Yesterday I was in a meeting with a group of people who keep database products for the provincial government; we were talking about methods of maintenance and extraction of some of our data products. As I implied in my last article about Robocalls, I work with some quite large databases and have implemented the ministry’s public “Open Data” policy on our “Download” page. So I’m familiar with security and procedures for communication regarding some hefty data extracts.
At one point we were talking about backups: not just the data themselves, but the methods used. At one point someone actually said: “Now what if you were hit by a bus? Do you have a backup there?” And everyone laughed. But most didn’t realize the irony. Yesterday happened to be the twelve year anniversary of when I woke out of a six-week coma: although there was no bus involved, it was that kind of situation. From the professional perspective, suddenly I had disappeared from work after an accident and, since I was technical manager at the time, everything in my head about my job was staying there. Fortunately I had kept all my employees cross-trained and updated on my activities, or the knowledge of my work would have been lost.
In our culture we don’t like to talk about such things. We don’t like discussions about death, or sickness, or accidents. Often times the question from yesterday’s meeting is expressed as: “What if you won a million dollars and quit?” That’s not quite the same… and I think I’m showing my age when I phrase it that way. A million isn’t quite enough for complete disappearance. A hundred million. But it still isn’t quite parallel; a lottery winner might quit work, but they’re still accessible. You can still answer questions.
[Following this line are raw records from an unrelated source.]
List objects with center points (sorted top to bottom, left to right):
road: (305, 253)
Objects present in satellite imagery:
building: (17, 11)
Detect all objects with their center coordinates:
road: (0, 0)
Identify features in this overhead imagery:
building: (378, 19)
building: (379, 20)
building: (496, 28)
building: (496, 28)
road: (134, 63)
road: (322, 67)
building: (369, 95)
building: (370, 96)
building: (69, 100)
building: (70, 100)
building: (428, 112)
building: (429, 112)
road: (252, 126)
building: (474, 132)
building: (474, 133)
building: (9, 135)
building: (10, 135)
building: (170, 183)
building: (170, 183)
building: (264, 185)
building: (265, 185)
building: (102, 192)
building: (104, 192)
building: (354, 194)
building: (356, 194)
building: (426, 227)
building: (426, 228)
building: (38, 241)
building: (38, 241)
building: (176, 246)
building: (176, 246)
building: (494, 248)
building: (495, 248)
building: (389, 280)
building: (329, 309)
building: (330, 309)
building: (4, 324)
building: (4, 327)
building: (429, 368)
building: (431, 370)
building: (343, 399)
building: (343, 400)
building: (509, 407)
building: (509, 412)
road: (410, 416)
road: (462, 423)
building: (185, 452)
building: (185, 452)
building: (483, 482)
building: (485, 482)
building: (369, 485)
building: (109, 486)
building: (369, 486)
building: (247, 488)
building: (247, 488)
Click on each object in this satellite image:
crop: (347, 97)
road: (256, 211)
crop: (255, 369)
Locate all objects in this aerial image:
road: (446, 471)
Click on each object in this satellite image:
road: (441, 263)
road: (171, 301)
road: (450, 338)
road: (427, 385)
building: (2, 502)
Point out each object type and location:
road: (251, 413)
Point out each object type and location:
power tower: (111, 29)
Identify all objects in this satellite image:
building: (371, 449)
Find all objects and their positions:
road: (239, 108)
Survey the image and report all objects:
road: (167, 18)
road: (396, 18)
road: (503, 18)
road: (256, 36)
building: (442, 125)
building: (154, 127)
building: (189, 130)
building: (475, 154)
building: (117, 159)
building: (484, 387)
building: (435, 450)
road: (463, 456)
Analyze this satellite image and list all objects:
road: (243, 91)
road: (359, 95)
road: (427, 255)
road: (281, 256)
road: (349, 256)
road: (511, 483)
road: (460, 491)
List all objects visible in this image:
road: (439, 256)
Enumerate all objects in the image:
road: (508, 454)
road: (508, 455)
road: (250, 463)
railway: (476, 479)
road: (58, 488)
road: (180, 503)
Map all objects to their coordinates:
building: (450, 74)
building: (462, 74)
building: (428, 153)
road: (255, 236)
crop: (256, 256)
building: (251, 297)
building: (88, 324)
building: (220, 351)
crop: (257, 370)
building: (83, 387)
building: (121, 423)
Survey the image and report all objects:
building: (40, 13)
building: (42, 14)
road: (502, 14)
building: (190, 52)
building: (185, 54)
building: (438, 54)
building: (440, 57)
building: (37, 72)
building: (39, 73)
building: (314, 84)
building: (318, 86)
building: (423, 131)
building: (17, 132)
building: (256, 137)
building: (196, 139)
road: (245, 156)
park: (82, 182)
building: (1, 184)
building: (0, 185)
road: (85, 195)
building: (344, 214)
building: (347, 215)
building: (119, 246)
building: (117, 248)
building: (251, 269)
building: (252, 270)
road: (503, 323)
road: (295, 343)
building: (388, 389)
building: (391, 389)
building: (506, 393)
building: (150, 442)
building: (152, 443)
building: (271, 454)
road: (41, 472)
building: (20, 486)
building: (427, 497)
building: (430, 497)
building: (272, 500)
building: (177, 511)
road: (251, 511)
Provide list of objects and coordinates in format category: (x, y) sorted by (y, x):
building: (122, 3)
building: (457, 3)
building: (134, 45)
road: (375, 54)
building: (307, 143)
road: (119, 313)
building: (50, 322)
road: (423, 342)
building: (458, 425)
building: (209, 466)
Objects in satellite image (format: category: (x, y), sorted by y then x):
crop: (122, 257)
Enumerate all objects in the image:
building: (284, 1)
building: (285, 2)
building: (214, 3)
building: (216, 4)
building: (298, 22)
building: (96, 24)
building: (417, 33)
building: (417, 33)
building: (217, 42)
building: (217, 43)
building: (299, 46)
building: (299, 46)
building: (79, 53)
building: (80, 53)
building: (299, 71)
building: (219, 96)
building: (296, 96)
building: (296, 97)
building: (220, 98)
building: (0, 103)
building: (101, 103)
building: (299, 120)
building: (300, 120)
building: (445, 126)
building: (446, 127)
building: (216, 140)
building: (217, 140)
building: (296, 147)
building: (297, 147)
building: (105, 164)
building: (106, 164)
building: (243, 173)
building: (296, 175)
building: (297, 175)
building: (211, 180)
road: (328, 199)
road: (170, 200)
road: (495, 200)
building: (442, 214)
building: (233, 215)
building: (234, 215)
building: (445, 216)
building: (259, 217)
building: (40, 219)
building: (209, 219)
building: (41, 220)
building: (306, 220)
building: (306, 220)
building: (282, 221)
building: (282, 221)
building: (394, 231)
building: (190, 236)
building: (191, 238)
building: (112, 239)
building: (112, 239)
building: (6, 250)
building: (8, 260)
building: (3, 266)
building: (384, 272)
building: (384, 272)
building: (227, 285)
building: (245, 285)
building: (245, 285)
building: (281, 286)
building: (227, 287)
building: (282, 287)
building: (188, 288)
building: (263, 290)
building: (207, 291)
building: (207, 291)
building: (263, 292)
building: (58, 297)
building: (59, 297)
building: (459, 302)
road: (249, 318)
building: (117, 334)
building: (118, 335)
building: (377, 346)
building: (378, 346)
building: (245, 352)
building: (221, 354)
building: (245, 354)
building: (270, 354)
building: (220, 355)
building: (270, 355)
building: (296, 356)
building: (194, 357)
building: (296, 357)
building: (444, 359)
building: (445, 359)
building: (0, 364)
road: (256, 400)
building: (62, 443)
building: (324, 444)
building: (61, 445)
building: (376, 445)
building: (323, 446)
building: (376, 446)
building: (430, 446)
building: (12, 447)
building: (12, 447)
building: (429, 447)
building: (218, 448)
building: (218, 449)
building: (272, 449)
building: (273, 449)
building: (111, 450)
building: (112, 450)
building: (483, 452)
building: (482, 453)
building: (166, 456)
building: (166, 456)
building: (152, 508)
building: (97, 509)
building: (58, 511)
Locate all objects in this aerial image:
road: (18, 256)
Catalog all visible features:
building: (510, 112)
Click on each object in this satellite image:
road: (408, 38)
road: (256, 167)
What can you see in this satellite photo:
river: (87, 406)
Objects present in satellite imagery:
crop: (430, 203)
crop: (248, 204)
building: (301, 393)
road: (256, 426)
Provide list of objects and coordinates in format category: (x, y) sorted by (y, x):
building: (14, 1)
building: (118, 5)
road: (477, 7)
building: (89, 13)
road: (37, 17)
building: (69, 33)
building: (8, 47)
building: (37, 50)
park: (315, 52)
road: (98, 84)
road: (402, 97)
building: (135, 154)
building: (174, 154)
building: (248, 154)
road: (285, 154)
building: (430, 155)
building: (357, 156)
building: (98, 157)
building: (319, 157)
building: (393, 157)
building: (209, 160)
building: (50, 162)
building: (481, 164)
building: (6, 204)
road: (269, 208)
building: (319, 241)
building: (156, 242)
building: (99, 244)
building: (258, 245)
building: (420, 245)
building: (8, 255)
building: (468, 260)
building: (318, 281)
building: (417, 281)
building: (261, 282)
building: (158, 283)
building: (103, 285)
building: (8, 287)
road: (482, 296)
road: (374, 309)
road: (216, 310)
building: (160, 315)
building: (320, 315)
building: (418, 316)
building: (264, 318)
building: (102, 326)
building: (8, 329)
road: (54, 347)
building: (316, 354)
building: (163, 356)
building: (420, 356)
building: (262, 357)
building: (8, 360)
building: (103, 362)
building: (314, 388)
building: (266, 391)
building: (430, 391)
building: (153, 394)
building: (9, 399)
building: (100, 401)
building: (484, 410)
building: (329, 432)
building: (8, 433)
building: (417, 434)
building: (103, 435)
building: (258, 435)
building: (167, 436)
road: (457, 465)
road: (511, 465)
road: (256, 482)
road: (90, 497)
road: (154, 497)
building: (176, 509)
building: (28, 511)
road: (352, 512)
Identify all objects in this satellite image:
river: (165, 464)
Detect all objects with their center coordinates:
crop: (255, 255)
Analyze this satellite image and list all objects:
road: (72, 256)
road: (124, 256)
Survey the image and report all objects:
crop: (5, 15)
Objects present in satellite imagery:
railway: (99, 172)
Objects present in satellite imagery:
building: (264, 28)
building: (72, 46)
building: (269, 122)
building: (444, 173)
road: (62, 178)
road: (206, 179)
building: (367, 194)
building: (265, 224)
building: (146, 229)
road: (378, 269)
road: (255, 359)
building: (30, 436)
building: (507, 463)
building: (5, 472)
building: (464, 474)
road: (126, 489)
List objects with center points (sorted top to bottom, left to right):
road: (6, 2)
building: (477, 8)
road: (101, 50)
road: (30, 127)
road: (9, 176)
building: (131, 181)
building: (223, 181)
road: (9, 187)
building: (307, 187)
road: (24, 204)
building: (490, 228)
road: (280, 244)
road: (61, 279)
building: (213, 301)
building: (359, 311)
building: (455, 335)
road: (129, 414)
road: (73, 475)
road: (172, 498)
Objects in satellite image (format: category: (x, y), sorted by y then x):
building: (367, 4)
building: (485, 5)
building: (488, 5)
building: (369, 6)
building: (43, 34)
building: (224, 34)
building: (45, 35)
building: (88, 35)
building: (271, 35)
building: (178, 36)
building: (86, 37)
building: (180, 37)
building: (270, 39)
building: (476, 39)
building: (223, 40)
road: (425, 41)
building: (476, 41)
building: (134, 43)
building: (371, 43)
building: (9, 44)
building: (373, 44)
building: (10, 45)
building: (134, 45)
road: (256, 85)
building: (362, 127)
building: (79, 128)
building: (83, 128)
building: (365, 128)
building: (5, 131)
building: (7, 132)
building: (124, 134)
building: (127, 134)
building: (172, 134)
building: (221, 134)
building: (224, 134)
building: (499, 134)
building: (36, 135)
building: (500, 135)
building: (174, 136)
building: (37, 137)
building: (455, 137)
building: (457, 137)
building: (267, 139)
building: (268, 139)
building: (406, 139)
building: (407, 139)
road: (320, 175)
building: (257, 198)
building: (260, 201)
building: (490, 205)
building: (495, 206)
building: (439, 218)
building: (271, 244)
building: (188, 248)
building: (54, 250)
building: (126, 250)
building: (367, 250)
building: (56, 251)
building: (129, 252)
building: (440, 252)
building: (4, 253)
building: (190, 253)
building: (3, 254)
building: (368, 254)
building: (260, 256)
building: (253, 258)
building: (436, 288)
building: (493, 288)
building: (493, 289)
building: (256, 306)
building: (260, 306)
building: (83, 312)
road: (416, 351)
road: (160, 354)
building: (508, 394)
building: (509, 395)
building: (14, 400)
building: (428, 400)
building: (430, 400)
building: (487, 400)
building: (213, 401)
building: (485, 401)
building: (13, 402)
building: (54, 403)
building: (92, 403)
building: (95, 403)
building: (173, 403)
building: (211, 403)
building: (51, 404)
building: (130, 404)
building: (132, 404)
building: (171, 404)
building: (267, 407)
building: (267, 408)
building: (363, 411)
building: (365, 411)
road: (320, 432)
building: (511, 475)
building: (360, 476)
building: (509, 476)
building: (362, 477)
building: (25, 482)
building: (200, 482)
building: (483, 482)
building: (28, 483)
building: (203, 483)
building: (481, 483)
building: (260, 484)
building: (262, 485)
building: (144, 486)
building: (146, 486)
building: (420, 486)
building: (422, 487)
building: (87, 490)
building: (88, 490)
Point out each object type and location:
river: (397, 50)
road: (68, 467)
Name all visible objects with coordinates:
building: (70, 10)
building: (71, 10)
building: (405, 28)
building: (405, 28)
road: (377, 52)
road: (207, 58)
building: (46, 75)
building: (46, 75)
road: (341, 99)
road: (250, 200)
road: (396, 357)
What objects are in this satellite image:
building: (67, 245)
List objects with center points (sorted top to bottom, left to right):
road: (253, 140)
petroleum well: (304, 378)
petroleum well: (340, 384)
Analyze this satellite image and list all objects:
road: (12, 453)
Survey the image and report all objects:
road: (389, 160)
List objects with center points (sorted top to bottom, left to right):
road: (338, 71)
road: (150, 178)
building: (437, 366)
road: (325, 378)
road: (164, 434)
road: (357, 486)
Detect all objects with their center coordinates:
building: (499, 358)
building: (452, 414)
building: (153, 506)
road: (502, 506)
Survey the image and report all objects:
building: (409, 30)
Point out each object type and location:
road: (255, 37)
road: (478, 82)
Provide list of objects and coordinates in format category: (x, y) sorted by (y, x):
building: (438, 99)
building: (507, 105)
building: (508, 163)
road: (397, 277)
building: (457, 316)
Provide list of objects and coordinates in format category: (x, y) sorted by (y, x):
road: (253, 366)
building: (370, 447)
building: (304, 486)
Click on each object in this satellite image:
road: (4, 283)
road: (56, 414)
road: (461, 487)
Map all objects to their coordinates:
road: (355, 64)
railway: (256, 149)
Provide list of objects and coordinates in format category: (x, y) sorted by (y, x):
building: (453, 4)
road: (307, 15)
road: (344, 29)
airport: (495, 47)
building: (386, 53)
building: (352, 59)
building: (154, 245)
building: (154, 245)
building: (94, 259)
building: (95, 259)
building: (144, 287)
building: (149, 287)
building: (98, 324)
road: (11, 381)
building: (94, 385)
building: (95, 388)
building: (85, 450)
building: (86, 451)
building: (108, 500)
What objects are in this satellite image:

Every year we celebrate “Wakeup Day” on or around May 29th (this year June 1st on Facebook). The primary reason is to thank my friends and family for their support during those long weeks and months (and yes, years) of recovery after my accident. But another reason has been growing in importance in my mind over the last few years: maybe at 37 I still saw myself as “invincible”, while now I’m approaching 50. In those dozen years one of my cats has died, and we’ve adopted three more; we’ve moved from Arkansas to Ontario; some friendships have drawn to a close while others have started: and some have been completely refreshed. Even now I’m shifting my career and establishing new connections. So it’s a good opportunity every year to review the past and prepare for the future: to anticipate not only change, but endings. I find it a good practice: not only professionally, but socially, emotionally and spiritually. I encourage all my readers to do the same.